The other surprising statistic I learnt this week was that hotly anticipated RPG Baldur’s Gate III, has more dialogue than three times the word count of the Lord of the Rings trilogy. AND has 174 hours of animated cinematic. Which is more than twice the length of every season of Game of Thrones combined.

Or to put it another way. There’s more cinematic in Baldur’s Gate than the entire Marvel cinematic universe including all the Disney+ TV shows put together. All made and created with a budget of less than a single Marvel movie. With an expected minimum of 100 hours of game play, all this can be yours for just 60 quid, or 60p an hour. What a bargain. 

Both of these stats surprised me, and I would hope, be a surprise Frazer too. But I’m not sure they would. Like Frazer, the mainstream media doesn’t care for videogames either. They seem adamant to maintain the delusion that they are marginal cultural objects. As a result, ignoring a massive force that is shaping our cultural grammars and media environment.

The fact that the Secretary of State for Culture, Media & Sport doesn’t know anything about culture, media or sport is symptomatic –  better – an illustration of a much wider sickness afflicting the UK. The elite in this country – defined by a set of shared interests that cut across class, status, and occupation – have undergone a total delamination from the rest of society and reality.

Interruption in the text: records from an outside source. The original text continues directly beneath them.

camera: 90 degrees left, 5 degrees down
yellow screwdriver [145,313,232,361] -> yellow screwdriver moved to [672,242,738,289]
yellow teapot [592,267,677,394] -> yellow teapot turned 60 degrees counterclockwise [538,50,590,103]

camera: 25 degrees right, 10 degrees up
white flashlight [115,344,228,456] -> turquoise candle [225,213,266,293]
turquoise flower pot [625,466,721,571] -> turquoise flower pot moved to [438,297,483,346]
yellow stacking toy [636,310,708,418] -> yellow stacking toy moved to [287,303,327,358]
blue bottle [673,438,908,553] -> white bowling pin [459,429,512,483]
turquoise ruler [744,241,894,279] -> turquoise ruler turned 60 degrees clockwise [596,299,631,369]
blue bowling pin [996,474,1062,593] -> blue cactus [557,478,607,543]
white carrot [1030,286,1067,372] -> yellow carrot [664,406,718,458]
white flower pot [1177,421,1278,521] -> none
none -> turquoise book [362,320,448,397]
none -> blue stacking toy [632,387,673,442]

It’s obvious and not very controversial to say that rich people live in a bubble, but it’s the wrong metaphor. Delamination is better. The peeling away or detachment of layers from a whole. You just have to look at the UK’s elite during the Corbyn era, or Brexit to see this delamination in action. I said back in episode 23-09 that our politicians are haunting an empty idea of empire, but the problem is much wider. Rishi Sunak, our prime minister is worth 730 million pounds and is probably the UK’s most delamniated man. A vast swath of the media and political class (you know, the people who actually run the country) are totally unmoored from reality. Social society is crumbling and as a class they are floating off, sliding around, over and across the tumbling rubble. 

The biggest problem facing our society is that the elite aren’t even aware that they have no idea what they are talking about. Or what the hell is going on.